START Source information
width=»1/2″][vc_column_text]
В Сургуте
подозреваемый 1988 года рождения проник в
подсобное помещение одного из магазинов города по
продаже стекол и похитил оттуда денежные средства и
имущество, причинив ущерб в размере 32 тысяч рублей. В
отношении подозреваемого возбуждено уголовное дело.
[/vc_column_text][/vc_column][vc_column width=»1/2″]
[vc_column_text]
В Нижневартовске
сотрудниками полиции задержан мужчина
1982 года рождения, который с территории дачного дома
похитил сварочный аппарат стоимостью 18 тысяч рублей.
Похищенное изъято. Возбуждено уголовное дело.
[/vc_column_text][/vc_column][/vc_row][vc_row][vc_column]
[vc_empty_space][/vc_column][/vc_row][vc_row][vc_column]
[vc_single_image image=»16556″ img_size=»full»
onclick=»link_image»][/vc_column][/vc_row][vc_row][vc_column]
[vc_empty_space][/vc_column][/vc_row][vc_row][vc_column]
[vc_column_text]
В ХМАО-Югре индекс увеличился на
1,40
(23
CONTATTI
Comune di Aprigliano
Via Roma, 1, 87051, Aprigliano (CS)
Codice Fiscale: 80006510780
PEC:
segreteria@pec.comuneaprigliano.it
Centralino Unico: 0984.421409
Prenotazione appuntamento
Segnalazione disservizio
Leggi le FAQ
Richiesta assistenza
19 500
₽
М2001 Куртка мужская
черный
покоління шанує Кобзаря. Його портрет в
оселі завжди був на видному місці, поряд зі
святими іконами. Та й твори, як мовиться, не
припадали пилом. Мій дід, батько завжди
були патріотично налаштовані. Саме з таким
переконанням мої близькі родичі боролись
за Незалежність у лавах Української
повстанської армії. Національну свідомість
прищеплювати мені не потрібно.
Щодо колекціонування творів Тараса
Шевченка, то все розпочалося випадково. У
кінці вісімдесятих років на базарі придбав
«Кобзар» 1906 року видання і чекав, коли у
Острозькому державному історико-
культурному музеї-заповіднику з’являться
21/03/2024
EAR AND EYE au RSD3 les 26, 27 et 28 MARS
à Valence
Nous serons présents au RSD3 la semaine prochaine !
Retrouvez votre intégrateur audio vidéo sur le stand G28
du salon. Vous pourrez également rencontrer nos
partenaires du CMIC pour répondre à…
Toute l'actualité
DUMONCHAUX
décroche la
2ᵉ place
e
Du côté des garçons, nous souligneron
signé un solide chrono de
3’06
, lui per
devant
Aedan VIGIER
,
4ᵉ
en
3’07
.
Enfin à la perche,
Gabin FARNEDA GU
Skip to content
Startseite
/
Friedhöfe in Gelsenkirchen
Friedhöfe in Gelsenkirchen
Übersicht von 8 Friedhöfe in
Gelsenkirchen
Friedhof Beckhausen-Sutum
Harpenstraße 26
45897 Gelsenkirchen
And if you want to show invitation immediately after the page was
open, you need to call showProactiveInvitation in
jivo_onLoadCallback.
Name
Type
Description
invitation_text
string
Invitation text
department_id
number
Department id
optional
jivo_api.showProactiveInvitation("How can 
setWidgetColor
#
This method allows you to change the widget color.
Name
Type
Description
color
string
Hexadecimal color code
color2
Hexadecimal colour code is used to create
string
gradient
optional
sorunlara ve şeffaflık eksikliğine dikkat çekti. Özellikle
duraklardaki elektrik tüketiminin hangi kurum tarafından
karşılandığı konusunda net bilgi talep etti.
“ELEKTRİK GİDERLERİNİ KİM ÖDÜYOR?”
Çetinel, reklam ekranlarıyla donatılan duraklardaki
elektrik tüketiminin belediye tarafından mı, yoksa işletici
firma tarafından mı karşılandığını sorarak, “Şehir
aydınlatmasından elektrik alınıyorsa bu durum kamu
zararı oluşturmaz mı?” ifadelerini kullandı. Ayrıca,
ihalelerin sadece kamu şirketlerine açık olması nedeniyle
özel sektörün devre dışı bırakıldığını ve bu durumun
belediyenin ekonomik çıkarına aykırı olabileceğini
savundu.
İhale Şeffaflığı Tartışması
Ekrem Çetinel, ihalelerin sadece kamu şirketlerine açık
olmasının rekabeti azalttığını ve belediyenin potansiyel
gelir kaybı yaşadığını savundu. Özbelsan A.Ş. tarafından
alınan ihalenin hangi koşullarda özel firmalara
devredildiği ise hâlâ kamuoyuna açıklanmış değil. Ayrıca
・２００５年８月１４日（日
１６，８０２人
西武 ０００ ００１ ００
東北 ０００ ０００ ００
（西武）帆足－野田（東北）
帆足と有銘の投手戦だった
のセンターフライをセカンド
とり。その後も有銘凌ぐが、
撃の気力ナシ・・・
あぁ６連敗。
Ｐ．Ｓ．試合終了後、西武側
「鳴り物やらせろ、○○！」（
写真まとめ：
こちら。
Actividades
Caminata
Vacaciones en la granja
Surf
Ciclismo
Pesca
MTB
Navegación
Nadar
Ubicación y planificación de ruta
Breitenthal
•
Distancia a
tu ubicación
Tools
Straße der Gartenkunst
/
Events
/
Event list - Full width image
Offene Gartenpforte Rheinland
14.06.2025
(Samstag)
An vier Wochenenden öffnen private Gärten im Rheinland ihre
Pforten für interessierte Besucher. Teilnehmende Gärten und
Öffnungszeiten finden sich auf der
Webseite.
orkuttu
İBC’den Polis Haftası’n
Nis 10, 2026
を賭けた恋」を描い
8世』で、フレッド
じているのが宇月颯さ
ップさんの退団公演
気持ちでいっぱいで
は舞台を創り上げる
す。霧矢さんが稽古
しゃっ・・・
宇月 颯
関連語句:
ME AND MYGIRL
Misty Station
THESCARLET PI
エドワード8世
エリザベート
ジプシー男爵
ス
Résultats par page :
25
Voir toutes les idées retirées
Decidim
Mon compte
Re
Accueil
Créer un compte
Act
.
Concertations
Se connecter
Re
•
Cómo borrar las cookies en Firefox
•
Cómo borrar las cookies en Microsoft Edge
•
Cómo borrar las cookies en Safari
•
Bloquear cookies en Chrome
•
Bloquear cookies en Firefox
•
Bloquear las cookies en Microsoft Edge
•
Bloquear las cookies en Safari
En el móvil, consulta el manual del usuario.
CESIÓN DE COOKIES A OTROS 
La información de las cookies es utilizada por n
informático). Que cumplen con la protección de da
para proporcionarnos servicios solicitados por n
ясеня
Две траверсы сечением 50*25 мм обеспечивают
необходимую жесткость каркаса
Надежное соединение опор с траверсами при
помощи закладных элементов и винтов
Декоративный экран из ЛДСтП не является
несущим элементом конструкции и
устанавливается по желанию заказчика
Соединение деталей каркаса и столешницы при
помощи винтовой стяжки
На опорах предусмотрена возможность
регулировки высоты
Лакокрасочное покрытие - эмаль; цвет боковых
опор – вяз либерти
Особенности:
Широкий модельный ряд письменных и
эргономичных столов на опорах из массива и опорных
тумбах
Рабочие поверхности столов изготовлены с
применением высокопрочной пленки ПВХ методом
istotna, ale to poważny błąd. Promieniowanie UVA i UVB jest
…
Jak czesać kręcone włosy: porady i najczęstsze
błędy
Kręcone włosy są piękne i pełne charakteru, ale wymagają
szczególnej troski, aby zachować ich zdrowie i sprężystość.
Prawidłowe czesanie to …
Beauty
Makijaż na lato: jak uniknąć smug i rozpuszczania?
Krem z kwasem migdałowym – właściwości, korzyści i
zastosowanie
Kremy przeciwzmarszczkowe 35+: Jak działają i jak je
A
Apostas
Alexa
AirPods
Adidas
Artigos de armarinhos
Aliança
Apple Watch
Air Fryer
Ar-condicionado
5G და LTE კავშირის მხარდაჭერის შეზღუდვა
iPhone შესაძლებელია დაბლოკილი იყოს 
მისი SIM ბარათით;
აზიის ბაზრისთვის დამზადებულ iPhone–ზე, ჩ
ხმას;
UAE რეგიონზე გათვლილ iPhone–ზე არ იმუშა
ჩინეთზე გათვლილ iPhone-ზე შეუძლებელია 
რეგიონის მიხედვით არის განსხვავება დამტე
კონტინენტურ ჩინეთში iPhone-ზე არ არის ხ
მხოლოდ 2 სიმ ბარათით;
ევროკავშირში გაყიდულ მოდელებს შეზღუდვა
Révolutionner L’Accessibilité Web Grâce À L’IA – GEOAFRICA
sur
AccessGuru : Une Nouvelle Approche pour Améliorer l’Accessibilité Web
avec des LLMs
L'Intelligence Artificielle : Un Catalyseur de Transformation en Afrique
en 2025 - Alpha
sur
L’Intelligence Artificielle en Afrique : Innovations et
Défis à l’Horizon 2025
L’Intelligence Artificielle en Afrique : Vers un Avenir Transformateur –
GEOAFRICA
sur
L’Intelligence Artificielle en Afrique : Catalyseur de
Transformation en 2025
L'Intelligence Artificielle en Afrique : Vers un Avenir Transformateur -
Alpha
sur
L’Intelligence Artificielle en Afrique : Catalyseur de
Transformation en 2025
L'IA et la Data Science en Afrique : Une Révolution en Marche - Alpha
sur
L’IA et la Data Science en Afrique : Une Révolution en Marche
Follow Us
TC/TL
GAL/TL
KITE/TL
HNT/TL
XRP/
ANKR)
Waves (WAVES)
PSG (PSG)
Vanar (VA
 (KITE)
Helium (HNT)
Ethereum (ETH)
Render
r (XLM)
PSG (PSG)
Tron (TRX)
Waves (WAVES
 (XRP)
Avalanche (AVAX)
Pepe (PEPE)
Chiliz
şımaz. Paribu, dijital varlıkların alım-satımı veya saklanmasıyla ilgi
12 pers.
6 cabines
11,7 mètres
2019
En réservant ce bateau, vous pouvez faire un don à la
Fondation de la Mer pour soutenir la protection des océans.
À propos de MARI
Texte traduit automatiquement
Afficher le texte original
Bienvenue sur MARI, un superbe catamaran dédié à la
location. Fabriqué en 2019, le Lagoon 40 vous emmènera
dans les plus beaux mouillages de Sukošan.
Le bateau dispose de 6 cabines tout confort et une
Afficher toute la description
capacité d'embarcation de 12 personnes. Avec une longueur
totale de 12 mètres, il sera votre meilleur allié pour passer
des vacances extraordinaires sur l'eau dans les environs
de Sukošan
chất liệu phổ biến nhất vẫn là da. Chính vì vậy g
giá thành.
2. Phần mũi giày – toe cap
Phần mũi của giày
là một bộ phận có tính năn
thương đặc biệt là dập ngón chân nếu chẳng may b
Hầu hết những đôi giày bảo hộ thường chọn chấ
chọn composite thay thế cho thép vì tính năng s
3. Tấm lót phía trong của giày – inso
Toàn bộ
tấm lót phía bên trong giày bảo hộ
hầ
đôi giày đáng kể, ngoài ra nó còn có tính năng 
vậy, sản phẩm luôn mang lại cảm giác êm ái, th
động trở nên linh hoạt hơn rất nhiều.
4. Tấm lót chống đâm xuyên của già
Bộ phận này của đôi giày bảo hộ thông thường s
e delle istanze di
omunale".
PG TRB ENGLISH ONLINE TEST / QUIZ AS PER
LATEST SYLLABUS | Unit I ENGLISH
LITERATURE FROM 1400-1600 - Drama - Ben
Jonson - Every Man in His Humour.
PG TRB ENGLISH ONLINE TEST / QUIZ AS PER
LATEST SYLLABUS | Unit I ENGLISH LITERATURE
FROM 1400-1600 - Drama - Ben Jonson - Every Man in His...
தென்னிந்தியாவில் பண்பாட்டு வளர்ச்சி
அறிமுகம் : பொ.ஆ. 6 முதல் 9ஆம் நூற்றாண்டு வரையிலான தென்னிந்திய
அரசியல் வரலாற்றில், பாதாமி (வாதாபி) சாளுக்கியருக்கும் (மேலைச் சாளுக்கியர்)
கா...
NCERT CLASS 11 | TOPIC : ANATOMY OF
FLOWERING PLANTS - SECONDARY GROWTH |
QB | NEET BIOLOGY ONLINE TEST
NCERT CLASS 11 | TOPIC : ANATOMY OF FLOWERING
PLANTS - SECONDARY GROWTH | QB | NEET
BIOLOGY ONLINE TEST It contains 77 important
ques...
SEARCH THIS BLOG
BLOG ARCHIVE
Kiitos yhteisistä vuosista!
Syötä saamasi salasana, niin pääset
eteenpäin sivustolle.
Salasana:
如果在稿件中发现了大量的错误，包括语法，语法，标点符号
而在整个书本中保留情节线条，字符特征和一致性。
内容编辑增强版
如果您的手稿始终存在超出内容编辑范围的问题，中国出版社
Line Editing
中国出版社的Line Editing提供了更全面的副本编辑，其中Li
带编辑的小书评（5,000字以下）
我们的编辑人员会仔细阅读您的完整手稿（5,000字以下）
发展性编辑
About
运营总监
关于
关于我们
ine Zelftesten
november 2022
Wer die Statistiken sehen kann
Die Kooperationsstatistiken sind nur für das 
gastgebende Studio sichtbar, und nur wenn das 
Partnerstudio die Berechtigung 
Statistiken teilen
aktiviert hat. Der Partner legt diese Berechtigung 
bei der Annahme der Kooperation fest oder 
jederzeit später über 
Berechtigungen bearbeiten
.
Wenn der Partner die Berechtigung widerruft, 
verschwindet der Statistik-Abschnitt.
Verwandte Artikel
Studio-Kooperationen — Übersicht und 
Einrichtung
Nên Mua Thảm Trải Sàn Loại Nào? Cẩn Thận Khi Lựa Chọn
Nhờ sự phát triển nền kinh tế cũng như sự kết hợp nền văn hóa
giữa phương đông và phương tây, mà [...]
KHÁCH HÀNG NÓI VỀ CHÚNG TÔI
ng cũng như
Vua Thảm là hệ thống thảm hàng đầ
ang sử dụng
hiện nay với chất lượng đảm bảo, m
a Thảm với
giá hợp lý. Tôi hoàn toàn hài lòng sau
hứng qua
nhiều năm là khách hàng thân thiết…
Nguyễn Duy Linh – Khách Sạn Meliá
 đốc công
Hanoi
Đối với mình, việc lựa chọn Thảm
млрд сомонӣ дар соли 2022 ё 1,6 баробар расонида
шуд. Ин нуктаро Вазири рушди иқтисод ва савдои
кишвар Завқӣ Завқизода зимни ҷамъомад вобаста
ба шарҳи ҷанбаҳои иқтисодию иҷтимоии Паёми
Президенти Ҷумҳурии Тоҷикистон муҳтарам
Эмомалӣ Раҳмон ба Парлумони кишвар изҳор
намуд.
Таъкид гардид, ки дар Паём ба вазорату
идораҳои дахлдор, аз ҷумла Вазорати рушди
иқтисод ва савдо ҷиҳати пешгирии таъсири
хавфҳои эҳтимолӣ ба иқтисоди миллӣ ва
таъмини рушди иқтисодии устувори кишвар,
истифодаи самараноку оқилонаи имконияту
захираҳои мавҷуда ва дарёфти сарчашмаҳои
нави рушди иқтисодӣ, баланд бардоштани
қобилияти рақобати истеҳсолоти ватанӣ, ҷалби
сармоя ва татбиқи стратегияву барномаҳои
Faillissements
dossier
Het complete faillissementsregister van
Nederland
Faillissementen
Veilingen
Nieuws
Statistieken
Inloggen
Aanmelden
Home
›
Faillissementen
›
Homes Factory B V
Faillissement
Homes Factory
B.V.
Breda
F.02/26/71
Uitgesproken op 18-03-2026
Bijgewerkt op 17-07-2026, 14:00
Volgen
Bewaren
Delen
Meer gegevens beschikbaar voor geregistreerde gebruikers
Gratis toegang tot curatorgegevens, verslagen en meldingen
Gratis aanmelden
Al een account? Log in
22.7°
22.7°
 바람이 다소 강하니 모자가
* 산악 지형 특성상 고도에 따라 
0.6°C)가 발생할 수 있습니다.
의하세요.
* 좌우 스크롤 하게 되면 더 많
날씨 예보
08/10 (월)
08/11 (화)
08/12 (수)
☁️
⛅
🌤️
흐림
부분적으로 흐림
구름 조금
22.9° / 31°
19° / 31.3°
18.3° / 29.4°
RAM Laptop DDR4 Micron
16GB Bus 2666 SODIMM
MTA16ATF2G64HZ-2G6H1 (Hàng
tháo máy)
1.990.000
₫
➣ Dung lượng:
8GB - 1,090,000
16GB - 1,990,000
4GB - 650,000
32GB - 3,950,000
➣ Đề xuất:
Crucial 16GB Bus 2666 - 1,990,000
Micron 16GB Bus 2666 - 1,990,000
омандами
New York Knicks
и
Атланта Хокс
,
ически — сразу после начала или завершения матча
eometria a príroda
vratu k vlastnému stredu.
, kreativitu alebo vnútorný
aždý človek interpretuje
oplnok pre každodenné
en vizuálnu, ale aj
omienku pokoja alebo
END Source information
* Task instructions: Please recast the entries, from their first line through the line containing "Похищенное изъято. Возбуждено уголовное дело.", as a Markdown table with the columns "No." and "Text", giving each line a row number and skipping blank lines.

* Written answer:
| No. | Text |
|---|---|
| 1 | width=»1/2″][vc_column_text] |
| 2 | В Сургуте |
| 3 | подозреваемый 1988 года рождения проник в |
| 4 | подсобное помещение одного из магазинов города по |
| 5 | продаже стекол и похитил оттуда денежные средства и |
| 6 | имущество, причинив ущерб в размере 32 тысяч рублей. В |
| 7 | отношении подозреваемого возбуждено уголовное дело. |
| 8 | [/vc_column_text][/vc_column][vc_column width=»1/2″] |
| 9 | [vc_column_text] |
| 10 | В Нижневартовске |
| 11 | сотрудниками полиции задержан мужчина |
| 12 | 1982 года рождения, который с территории дачного дома |
| 13 | похитил сварочный аппарат стоимостью 18 тысяч рублей. |
| 14 | Похищенное изъято. Возбуждено уголовное дело. |